GIVEN INFORMATION.
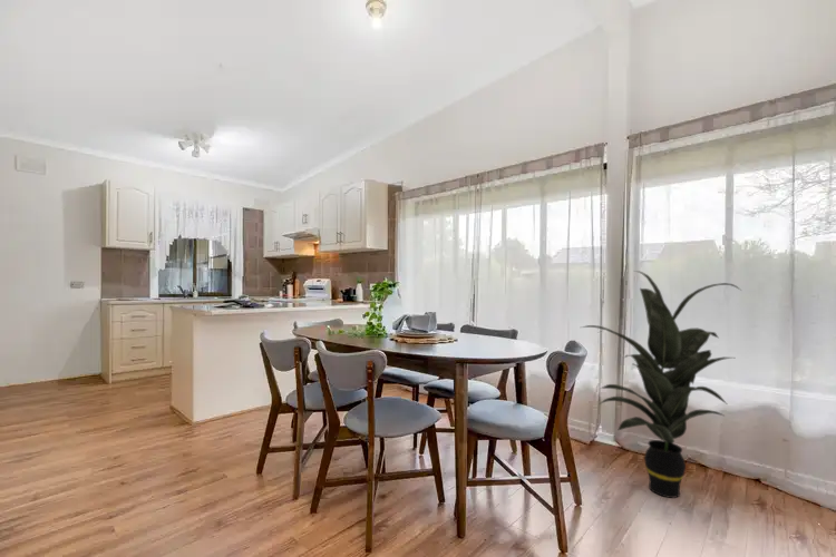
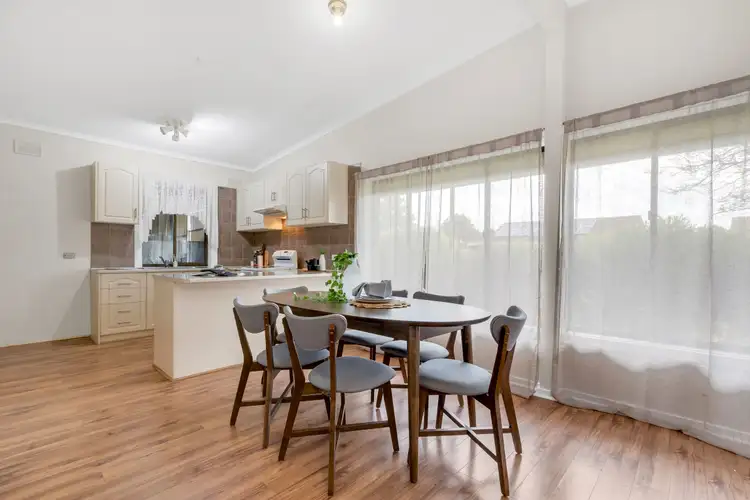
- indoor plant [581,270,741,499]
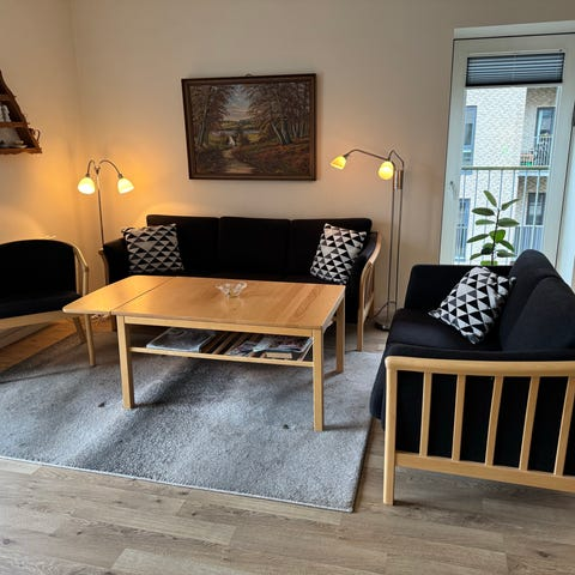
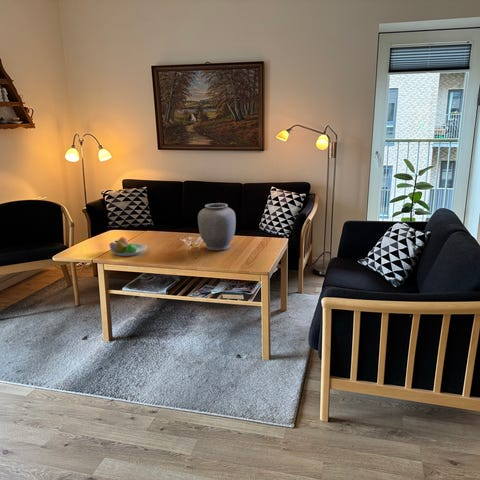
+ vase [197,202,237,252]
+ fruit bowl [108,236,148,257]
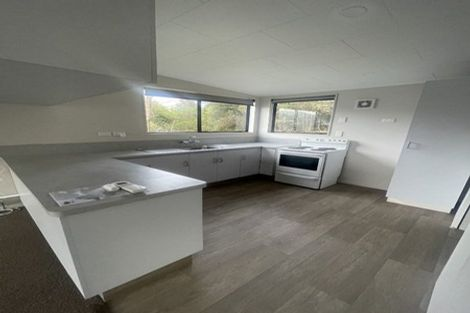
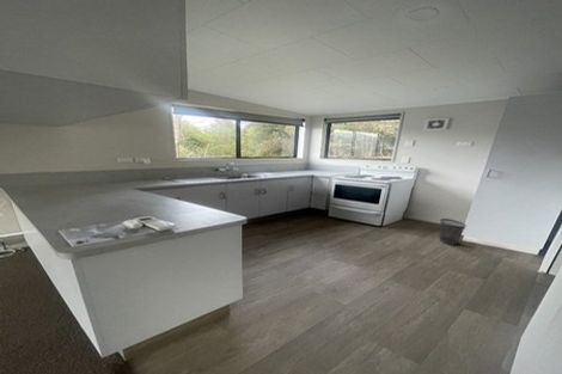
+ wastebasket [438,217,468,246]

WHAT TO WORK ON. Would you repeat the complete listing exactly, excluding each picture it holds?

TASK RESPONSE.
- indoor plant [581,270,741,499]
+ vase [197,202,237,252]
+ fruit bowl [108,236,148,257]
+ wastebasket [438,217,468,246]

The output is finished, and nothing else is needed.